[WHAT YOU NEED TO DO] Where the string "England" occurs in a line of the data below, that line should be copied.

[DATA PROVIDED]
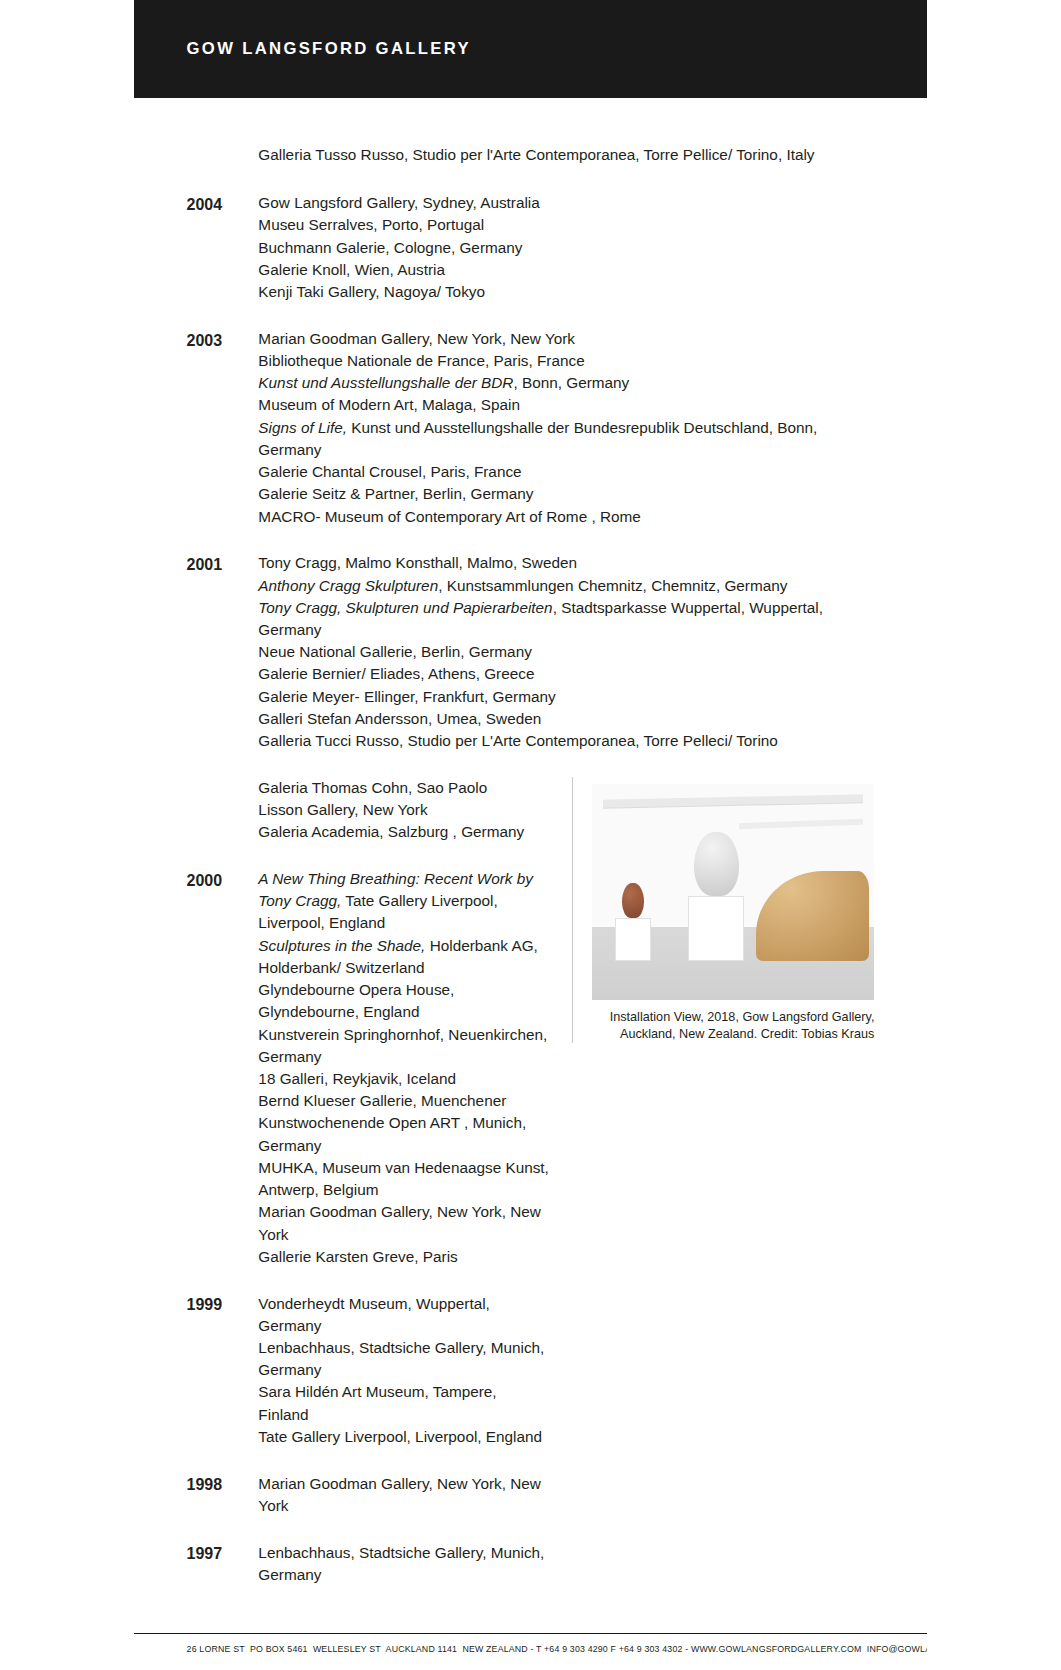Gow Langsford Gallery
Galleria Tusso Russo, Studio per l'Arte Contemporanea, Torre Pellice/ Torino, Italy
2004
Gow Langsford Gallery, Sydney, Australia
Museu Serralves, Porto, Portugal
Buchmann Galerie, Cologne, Germany
Galerie Knoll, Wien, Austria
Kenji Taki Gallery, Nagoya/ Tokyo
2003
Marian Goodman Gallery, New York, New York
Bibliotheque Nationale de France, Paris, France
Kunst und Ausstellungshalle der BDR, Bonn, Germany
Museum of Modern Art, Malaga, Spain
Signs of Life, Kunst und Ausstellungshalle der Bundesrepublik Deutschland, Bonn, Germany
Galerie Chantal Crousel, Paris, France
Galerie Seitz & Partner, Berlin, Germany
MACRO- Museum of Contemporary Art of Rome , Rome
2001
Tony Cragg, Malmo Konsthall, Malmo, Sweden
Anthony Cragg Skulpturen, Kunstsammlungen Chemnitz, Chemnitz, Germany
Tony Cragg, Skulpturen und Papierarbeiten, Stadtsparkasse Wuppertal, Wuppertal, Germany
Neue National Gallerie, Berlin, Germany
Galerie Bernier/ Eliades, Athens, Greece
Galerie Meyer- Ellinger, Frankfurt, Germany
Galleri Stefan Andersson, Umea, Sweden
Galleria Tucci Russo, Studio per L'Arte Contemporanea, Torre Pelleci/ Torino
Galeria Thomas Cohn, Sao Paolo
Lisson Gallery, New York
Galeria Academia, Salzburg , Germany
2000
A New Thing Breathing: Recent Work by Tony Cragg, Tate Gallery Liverpool, Liverpool, England
Sculptures in the Shade, Holderbank AG, Holderbank/ Switzerland
Glyndebourne Opera House, Glyndebourne, England
Kunstverein Springhornhof, Neuenkirchen, Germany
18 Galleri, Reykjavik, Iceland
Bernd Klueser Gallerie, Muenchener Kunstwochenende Open ART , Munich, Germany
MUHKA, Museum van Hedenaagse Kunst, Antwerp, Belgium
Marian Goodman Gallery, New York, New York
Gallerie Karsten Greve, Paris
1999
Vonderheydt Museum, Wuppertal, Germany
Lenbachhaus, Stadtsiche Gallery, Munich, Germany
Sara Hildén Art Museum, Tampere, Finland
Tate Gallery Liverpool, Liverpool, England
1998
Marian Goodman Gallery, New York, New York
1997
Lenbachhaus, Stadtsiche Gallery, Munich, Germany
Installation View, 2018, Gow Langsford Gallery,
Auckland, New Zealand. Credit: Tobias Kraus
26 LORNE ST PO BOX 5461 WELLESLEY ST AUCKLAND 1141 NEW ZEALAND - T +64 9 303 4290 F +64 9 303 4302 - WWW.GOWLANGSFORDGALLERY.COM INFO@GOWLANGSFORDGALLERY.CO.NZ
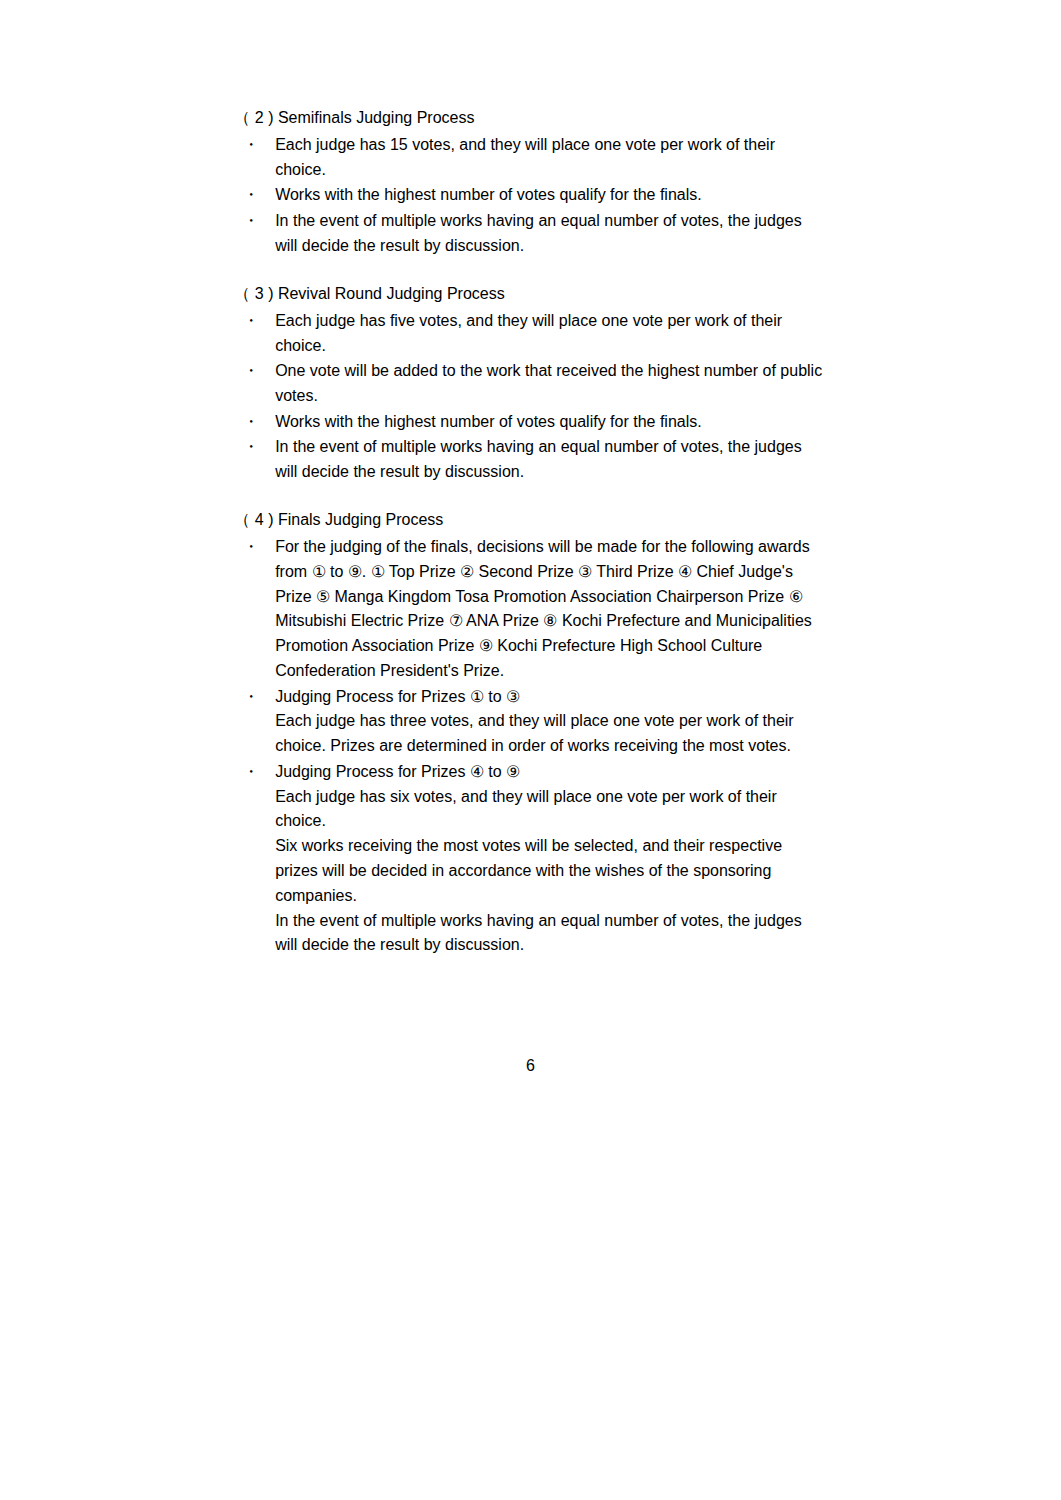（ 2 ) Semifinals Judging Process
Each judge has 15 votes, and they will place one vote per work of their choice.
Works with the highest number of votes qualify for the finals.
In the event of multiple works having an equal number of votes, the judges will decide the result by discussion.
（ 3 ) Revival Round Judging Process
Each judge has five votes, and they will place one vote per work of their choice.
One vote will be added to the work that received the highest number of public votes.
Works with the highest number of votes qualify for the finals.
In the event of multiple works having an equal number of votes, the judges will decide the result by discussion.
（ 4 ) Finals Judging Process
For the judging of the finals, decisions will be made for the following awards from ① to ⑨. ① Top Prize ② Second Prize ③ Third Prize ④ Chief Judge's Prize ⑤ Manga Kingdom Tosa Promotion Association Chairperson Prize ⑥ Mitsubishi Electric Prize ⑦ ANA Prize ⑧ Kochi Prefecture and Municipalities Promotion Association Prize ⑨ Kochi Prefecture High School Culture Confederation President's Prize.
Judging Process for Prizes ① to ③
Each judge has three votes, and they will place one vote per work of their choice. Prizes are determined in order of works receiving the most votes.
Judging Process for Prizes ④ to ⑨
Each judge has six votes, and they will place one vote per work of their choice.
Six works receiving the most votes will be selected, and their respective prizes will be decided in accordance with the wishes of the sponsoring companies.
In the event of multiple works having an equal number of votes, the judges will decide the result by discussion.
6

[EXERCISE SOLUTION]
A New Thing Breathing: Recent Work by Tony Cragg, Tate Gallery Liverpool, Liverpool, England
Glyndebourne Opera House, Glyndebourne, England
Tate Gallery Liverpool, Liverpool, England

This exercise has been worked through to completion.